Home » L’Afghanistan teste-t-il les relations américaines avec ses alliés ?

L’Afghanistan teste-t-il les relations américaines avec ses alliés ?

by Nouvelles

Lorsque Joe Biden est revenu à la Maison Blanche en janvier, de nombreux alliés européens ont poussé un soupir de soulagement presque audible, qui pensaient que le service normal avait repris suite aux relations imprévisibles et parfois éprouvantes qu’ils entretenaient avec son prédécesseur Donald Trump.

Homme politique ayant une longue connaissance de la politique étrangère et des alliances internationales, M. Biden semblait être un leader dont les instincts seraient fiables et prévisibles – une combinaison qui avait souvent été absente au cours des quatre années précédentes.

Les invitations à visiter l’Europe ont afflué, le Royaume-Uni se réjouissant à l’idée de L’arrivée de M. Biden à Cornwall pour le sommet du G20. Les photos de M. Biden, du Premier ministre britannique Boris Johnson et de leurs épouses profitant du soleil de Cornouailles étaient le moyen idéal pour illustrer la “relation spéciale” dont les politiciens britanniques parlent si souvent et avec une telle fierté.

Mais les événements en Afghanistan ont mis à l’épreuve l’idée qu’il s’agissait d’un président américain qui serait en phase avec l’Europe.
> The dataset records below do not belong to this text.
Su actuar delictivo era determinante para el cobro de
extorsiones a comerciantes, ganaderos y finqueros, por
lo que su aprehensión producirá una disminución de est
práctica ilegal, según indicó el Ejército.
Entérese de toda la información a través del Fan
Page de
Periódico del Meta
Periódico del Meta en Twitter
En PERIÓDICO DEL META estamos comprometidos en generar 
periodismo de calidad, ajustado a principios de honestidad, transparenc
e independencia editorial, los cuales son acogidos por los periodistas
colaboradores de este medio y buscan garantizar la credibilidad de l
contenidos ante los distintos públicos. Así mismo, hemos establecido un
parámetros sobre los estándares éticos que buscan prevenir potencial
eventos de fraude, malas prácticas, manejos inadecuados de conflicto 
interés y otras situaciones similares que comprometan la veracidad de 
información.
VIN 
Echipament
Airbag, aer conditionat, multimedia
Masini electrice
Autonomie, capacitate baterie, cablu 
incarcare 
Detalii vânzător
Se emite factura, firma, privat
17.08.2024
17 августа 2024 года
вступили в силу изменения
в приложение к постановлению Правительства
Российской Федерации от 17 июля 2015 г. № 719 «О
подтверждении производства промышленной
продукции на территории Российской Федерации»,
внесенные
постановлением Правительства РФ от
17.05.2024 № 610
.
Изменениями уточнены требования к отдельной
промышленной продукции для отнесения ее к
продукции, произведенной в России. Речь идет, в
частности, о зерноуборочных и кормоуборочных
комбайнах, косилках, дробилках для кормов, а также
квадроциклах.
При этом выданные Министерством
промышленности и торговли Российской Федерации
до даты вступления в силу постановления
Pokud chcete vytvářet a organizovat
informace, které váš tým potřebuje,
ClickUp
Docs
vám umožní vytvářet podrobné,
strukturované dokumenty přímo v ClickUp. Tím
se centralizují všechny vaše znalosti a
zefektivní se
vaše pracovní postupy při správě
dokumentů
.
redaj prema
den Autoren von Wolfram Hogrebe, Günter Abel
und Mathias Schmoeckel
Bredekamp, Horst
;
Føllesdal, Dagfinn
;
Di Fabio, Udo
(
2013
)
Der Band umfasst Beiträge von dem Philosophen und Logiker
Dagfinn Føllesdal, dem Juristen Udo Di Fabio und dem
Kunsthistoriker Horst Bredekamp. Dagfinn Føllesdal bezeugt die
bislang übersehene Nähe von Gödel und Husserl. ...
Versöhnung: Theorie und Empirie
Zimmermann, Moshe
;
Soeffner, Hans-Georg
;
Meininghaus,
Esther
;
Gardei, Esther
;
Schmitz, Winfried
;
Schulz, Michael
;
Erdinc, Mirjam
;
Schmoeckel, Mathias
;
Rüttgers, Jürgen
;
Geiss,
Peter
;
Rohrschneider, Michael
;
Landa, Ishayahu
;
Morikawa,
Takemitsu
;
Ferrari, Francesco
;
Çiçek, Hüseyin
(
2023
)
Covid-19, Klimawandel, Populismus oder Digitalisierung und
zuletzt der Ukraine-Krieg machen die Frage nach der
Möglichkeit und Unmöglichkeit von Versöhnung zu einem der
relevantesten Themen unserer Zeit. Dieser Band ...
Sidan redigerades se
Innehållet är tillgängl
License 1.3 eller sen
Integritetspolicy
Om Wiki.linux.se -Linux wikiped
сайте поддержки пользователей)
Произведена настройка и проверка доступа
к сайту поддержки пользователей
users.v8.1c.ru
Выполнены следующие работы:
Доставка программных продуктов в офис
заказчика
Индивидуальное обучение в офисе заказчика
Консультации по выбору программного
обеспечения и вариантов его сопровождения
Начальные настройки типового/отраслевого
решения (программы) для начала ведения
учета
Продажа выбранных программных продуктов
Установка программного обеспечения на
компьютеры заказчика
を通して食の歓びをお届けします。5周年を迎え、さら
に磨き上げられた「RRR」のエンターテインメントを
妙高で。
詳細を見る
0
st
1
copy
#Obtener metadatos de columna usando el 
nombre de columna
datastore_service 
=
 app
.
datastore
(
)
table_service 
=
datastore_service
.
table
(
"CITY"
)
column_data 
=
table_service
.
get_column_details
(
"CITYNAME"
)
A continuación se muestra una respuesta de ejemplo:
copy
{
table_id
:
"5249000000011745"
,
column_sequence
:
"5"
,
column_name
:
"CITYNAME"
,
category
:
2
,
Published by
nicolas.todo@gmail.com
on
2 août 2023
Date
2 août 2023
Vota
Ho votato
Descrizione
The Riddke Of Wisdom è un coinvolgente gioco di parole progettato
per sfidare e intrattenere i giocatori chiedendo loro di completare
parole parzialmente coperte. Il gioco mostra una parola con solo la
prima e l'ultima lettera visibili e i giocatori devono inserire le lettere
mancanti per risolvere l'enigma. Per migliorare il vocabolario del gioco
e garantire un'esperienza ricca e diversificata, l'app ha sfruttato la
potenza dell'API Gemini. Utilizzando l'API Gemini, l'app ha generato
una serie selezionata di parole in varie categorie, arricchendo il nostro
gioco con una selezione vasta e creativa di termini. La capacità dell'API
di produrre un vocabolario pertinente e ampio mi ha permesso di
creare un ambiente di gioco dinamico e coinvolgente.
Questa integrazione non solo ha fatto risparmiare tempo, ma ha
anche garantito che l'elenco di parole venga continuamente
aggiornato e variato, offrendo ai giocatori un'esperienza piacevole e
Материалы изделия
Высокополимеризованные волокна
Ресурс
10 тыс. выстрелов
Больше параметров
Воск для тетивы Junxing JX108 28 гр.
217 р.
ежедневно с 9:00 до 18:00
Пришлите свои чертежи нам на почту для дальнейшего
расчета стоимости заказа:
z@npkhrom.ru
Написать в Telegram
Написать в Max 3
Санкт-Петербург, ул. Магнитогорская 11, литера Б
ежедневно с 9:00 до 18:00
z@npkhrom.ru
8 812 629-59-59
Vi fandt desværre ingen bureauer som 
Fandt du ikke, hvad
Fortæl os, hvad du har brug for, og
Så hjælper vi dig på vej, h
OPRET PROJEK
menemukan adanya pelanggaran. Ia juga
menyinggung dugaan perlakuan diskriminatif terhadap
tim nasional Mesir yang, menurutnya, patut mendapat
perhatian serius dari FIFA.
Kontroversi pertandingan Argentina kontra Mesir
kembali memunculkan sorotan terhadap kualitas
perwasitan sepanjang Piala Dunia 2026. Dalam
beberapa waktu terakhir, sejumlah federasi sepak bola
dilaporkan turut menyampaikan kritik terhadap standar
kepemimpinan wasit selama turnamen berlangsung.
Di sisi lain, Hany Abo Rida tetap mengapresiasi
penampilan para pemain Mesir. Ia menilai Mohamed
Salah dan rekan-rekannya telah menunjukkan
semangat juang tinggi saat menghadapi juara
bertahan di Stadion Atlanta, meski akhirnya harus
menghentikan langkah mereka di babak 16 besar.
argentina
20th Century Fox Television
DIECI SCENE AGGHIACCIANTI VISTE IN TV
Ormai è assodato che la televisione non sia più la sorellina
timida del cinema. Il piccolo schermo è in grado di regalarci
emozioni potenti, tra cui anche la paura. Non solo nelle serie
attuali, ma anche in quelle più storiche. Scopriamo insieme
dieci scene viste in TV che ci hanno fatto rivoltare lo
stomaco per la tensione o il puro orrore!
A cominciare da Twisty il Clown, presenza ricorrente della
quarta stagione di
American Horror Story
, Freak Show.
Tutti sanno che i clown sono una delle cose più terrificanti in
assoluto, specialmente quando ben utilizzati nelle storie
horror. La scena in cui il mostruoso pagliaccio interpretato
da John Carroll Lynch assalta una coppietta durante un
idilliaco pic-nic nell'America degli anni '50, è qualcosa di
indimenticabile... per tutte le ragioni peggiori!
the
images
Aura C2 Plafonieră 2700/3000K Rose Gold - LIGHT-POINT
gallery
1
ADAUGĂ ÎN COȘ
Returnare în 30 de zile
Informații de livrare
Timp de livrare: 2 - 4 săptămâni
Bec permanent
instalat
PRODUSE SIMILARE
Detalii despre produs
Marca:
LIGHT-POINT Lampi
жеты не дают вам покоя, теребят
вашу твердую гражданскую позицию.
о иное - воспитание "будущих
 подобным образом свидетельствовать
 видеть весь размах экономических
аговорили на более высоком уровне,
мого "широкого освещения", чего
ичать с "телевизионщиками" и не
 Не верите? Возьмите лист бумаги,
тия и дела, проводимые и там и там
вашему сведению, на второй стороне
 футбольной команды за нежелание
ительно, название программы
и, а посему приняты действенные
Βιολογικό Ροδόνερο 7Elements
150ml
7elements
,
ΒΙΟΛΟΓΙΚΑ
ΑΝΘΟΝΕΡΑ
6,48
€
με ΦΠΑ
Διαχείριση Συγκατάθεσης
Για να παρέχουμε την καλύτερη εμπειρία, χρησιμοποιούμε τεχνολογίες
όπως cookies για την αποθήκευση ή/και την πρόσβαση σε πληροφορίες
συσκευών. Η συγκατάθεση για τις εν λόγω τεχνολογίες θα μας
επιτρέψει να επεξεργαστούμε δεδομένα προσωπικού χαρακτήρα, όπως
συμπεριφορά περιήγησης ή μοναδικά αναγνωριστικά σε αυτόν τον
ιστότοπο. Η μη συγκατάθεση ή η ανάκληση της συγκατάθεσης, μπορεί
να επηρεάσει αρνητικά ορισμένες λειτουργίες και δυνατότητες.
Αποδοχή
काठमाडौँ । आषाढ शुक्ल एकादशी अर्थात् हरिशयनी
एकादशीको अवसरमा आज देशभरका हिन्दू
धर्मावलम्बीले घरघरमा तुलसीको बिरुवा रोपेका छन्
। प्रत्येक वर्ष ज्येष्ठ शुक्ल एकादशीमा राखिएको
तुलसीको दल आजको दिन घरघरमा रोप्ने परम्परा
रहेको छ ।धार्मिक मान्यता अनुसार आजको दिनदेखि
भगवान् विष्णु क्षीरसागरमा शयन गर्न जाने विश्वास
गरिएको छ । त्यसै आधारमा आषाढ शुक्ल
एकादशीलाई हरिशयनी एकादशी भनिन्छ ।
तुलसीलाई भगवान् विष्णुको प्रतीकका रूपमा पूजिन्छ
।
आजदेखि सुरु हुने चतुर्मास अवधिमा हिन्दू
Alors que la crise en Afghanistan se déroulait à une vitesse fulgurante, il y a eu des discussions sur la vitesse du retrait américain, les alliés suggérant clairement que les États-Unis partaient trop vite avec des conséquences volatiles et imprévisibles.

Certains étant déjà consternés par la décision de M. Biden de quitter l’Afghanistan si rapidement, les dirigeants occidentaux se sont rencontrés mardi lors d’une réunion convoquée à la hâte des dirigeants du groupe des nations du G7.

Le gouvernement britannique avait clairement indiqué avant la réunion qu’il souhaitait que les États-Unis retardent la date limite du 31 août pour le retrait des troupes d’Afghanistan.

Des jours ou des heures supplémentaires, a-t-on soutenu, aideraient à faire sortir plus de gens. C’était un point de vue soutenu par les dirigeants français, allemands et italiens. Mais M. Biden n’était pas pour tourner, argumenter, prémonitoire comme il s’avère, que la menace pour la sécurité était tout simplement trop grande.

La frustration de certains dirigeants européens était claire lorsqu’ils s’adressaient à la presse après la réunion du G7. Boris Johnson a parlé d’avoir trouvé une voie pour traiter avec les talibans, mais il était clair qu’il était entré dans la réunion à la recherche d’une voie différente.

Tout en faisant de son mieux pour suggérer que la réunion avait été un succès, l’appel de M. Johnson à une prolongation du délai avait clairement été rejeté, lui laissant un rejet très public de la part du président américain.

Plus tôt cette année, le Royaume-Uni a publié le dernier examen intégré de la sécurité et de la défense mettant en évidence la « Grande-Bretagne mondiale » et sa place sur la scène mondiale. La publication a expliqué comment “les États-Unis resteront notre relation bilatérale la plus importante, essentielle aux alliances clés”, soulignant les liens vitaux entre le Royaume-Uni et les États-Unis, en particulier dans un monde post-Brexit.

Mais la semaine dernière suggère que le Royaume-Uni a beaucoup moins d’influence sur Pennsylvania Avenue qu’il n’aurait pu l’espérer – de nombreux dirigeants européens ayant maintenant vu de près comment M. Biden a l’intention de poursuivre son propre programme national sans se laisser influencer par des alliés occidentaux dont les priorités sont différent du sien.

Les retombées des événements en Afghanistan devraient se répercuter pendant de nombreuses années à venir. John Kirby du Pentagone a déclaré que même si les États-Unis supprimeraient une présence militaire en Afghanistan, ils restaient investis dans l’avenir du pays.

Ce sera un investissement partagé avec les alliés européens, qui seront préoccupés par les impacts sécuritaires et migratoires d’un État qui change maintenant de jour en jour, sans certitude.

Que le désaccord américain et européen sur l’Afghanistan soit un incident isolé ou le début d’une fissure entre M. Biden et ses homologues européens ne peut pas encore être évalué.

Mais l’Integrated Review of Security de la Grande-Bretagne a également évoqué la façon dont “l’ordre international est plus fragmenté, caractérisé par une intensification de la concurrence entre les États sur les intérêts, les normes et les valeurs”.

“Une défense du statu quo n’est plus suffisante pour la décennie à venir”, a ajouté la publication. Cela semble plus clair que jamais depuis le cours de la semaine dernière.

You may also like

Leave a Comment

This site uses Akismet to reduce spam. Learn how your comment data is processed.